Second, leaders in both states were concerned with their ability to sustain the use of Medicaid funds for social supports. For example, California’s Whole Person Care Pilots program will expire in 2021. The recently expanded definition of supplemental benefits in Medicare Advantage suggests that the Centers for Medicare & Medicaid Services may allow greater spending on social services over time, but even under more flexible payment models, investment in social interventions ultimately will depend on the choices of healthcare leaders.

Finally, findings from the study illustrate the importance of community-based organizations in delivering social interventions; therefore, healthcare organizations must work closely with these entities for program implementation.

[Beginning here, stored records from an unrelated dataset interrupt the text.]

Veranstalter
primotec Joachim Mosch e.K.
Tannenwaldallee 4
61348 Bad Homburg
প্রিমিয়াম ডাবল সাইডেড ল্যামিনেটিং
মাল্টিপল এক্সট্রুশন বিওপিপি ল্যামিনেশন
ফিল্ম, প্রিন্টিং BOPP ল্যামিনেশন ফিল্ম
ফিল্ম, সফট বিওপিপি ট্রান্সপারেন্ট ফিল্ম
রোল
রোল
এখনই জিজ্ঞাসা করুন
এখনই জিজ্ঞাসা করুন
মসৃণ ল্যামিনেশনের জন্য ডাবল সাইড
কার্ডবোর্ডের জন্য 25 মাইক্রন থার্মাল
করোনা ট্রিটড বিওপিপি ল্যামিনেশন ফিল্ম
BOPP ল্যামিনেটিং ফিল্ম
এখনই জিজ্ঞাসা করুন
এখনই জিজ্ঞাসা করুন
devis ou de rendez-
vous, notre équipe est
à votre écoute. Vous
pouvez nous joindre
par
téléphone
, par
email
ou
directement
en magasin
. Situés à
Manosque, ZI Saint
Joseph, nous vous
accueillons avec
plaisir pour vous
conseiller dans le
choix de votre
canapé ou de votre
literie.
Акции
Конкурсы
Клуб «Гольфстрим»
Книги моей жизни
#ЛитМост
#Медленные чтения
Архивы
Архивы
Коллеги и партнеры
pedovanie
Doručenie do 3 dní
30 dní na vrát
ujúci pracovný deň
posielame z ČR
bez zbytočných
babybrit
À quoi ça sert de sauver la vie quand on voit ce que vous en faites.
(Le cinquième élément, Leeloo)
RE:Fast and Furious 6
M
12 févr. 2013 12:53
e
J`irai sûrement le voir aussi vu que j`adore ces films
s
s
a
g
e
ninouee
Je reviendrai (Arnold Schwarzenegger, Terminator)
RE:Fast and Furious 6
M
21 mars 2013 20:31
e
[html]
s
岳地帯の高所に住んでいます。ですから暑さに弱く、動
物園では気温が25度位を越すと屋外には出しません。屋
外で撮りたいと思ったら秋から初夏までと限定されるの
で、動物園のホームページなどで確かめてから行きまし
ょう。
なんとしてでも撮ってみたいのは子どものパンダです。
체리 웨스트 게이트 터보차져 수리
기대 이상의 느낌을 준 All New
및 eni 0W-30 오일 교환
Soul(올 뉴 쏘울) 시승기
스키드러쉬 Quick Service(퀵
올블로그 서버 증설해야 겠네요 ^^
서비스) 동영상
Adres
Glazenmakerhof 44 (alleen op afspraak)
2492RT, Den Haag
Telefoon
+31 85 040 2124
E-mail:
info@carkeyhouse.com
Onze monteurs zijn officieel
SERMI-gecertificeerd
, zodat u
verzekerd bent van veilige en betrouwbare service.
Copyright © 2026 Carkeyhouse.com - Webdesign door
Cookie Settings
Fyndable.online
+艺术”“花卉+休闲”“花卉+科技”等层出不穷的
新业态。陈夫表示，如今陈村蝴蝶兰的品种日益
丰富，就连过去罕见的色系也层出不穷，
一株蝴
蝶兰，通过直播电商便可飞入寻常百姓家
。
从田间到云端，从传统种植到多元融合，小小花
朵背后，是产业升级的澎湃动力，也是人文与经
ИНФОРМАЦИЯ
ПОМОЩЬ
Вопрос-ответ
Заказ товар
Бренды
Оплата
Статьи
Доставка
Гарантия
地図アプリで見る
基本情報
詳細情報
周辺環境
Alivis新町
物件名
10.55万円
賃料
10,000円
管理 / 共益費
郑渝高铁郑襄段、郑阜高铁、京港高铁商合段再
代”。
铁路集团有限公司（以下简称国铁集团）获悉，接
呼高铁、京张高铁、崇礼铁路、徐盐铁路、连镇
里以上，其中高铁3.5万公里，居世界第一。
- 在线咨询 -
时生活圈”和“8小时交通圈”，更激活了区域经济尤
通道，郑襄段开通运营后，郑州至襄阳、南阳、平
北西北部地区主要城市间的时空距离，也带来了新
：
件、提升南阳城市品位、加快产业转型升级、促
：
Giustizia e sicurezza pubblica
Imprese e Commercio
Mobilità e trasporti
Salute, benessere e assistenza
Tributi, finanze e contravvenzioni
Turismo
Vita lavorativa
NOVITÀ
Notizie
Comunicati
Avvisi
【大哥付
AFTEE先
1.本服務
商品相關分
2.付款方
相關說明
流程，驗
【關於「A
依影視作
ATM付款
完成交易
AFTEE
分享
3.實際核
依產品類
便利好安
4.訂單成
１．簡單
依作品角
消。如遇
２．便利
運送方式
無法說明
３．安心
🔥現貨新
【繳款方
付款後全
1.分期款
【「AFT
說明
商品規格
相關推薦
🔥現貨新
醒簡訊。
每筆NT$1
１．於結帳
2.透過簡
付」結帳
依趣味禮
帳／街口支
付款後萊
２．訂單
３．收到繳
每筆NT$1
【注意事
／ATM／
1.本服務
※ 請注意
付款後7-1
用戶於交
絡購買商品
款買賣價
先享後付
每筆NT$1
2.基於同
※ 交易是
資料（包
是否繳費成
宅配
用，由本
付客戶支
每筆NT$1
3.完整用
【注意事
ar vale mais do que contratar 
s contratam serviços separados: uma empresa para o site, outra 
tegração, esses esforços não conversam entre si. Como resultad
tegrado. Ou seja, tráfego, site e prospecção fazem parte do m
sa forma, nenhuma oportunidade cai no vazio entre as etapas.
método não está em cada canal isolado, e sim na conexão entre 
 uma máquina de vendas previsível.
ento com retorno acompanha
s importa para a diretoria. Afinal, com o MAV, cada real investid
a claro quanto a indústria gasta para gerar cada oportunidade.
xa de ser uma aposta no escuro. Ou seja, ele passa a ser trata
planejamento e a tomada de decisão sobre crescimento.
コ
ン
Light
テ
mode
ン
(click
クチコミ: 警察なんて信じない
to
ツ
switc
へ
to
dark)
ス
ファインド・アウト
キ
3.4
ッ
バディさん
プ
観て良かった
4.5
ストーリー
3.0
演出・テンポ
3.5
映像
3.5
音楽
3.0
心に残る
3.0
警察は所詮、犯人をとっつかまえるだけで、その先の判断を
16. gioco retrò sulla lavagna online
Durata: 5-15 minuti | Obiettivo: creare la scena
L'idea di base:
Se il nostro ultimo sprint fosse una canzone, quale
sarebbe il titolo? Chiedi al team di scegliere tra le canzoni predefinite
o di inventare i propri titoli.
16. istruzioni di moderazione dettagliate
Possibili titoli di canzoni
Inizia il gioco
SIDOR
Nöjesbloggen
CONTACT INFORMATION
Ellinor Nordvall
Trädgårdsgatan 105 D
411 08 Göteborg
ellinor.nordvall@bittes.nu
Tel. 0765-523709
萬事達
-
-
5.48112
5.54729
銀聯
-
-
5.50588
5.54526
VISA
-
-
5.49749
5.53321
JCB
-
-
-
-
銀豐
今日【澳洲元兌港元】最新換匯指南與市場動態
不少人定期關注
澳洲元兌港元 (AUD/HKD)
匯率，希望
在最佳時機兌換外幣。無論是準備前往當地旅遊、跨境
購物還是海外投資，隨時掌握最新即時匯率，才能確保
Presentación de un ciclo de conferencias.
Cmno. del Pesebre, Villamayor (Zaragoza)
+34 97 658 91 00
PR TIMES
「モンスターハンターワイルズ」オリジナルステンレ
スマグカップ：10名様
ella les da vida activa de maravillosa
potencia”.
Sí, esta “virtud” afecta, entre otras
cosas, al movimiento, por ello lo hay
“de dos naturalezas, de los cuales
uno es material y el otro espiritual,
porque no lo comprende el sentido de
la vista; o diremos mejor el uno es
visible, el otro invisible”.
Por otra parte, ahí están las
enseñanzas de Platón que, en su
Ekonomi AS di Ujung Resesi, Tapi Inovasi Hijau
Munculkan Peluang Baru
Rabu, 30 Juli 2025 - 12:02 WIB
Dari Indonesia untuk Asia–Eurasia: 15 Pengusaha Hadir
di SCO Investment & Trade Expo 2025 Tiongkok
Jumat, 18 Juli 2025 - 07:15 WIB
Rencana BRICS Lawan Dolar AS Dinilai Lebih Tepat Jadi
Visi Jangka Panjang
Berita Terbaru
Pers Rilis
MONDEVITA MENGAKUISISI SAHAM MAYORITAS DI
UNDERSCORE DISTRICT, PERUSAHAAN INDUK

"The dismantling of the US social safety-net cannot be fixed by the US health care system. But there are many health care leaders doing their very best to apply the equivalent of individual and system-level Band Aids where they can," Gottlieb said. "Those efforts are limited in two important ways: the healthcare safety-net is not replete with resources and there are still major barriers in how healthcare dollars can be used for what were traditionally considered 'non-healthcare' activities. The people in California and Oregon that we spoke with are trying to dismantle some of the barriers to spending flexibility, especially, by emphasizing that activities that help meet basic material needs like food and housing are foundational to health."

Gottlieb looks forward to seeing how other states continue to grow and learn from lessons in Oregon and California.

"We’ve been excited to see how much is happening in other states, not only under waivers (like in North Carolina) but also under other value based payment innovations," she added.